Hi, my name is Peter, and I’m a sample-holic.
(This is where you yell back, “HI, PETER!”)
I never thought I’d end up this way. One day a matron in a hairnet is spraying cheese on Triscuits and offering a taste in the dairy aisle. The next thing I know, I’m cut off at Costco’s perogi and turkey-sausage stations. The kid at the deli won’t even listen to my plaintive, “Is the bologna better than the ham? Could I try a slice of each?”
But there’s no shortage of freebies to be had. Supermarkets will probably be setting up carving stations soon, or allowing you to order samples ahead of time by fax. And we’re practically being pelted with free menu items—the whole damned things—by the big fast-food chains.
Which is why I’m speaking out to you casual dining specialists, before it’s too late. Get yourself a box of those toothpicks that look like little swords and start cubing your sliders, $9.95 sirloins and other center-of-the-plate additions.
It’s no secret that other food channels are eating your lunch. Supermarkets and the quick-service horde are both offering meal choices close to your league in quality—if not squarely in it. The way they whet an interest is by sampling, a concept you’ve virtually left alone because you're not willing to swallow the bump in food costs as a marketing investment.

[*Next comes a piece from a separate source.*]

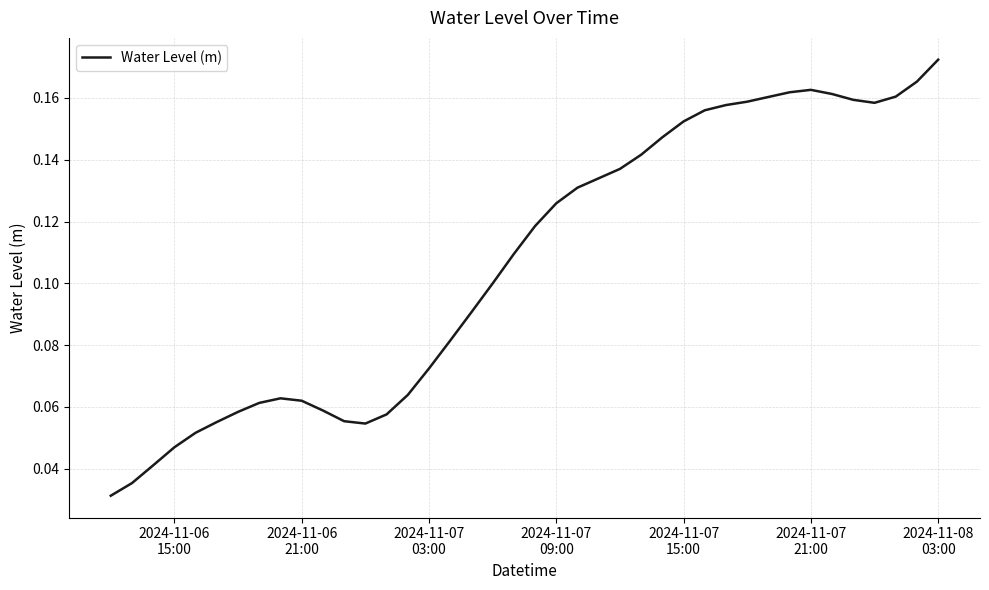

What is the difference between the maximum and second lowest values?

0.1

Meanwhile, you’re adding items with cutesy names and suspect heritage, like Cheeseburger Pizzas or Mediterranean Egg Rolls . They sound like something you’d find on a c-store rack next to the Ho-Ho’s, Sour Cream & Maple Waffle Chips, and Hawaiian Pork Rinds. In short, abominations that were invented by chemists and processors, not discovered on the tables of some mountain town that had passed down the dish through umpteenth generations. They sound contrived, fake and definitely lacking in integrity. And that perceived artificiality of your menu is a big part of the problem.
Your hope is winning patrons with the taste of what you’re developing. The way to do that is with sampling.
I know firsthand that it’s an effective sales technique. When my wife sees 10 or 15 samples of the same item stacked in my shopping cart, she’ll often buy the product without trying it herself.
But I’m not sure if she sees me as a one-man focus group, or if she’s motivated by pure guilt.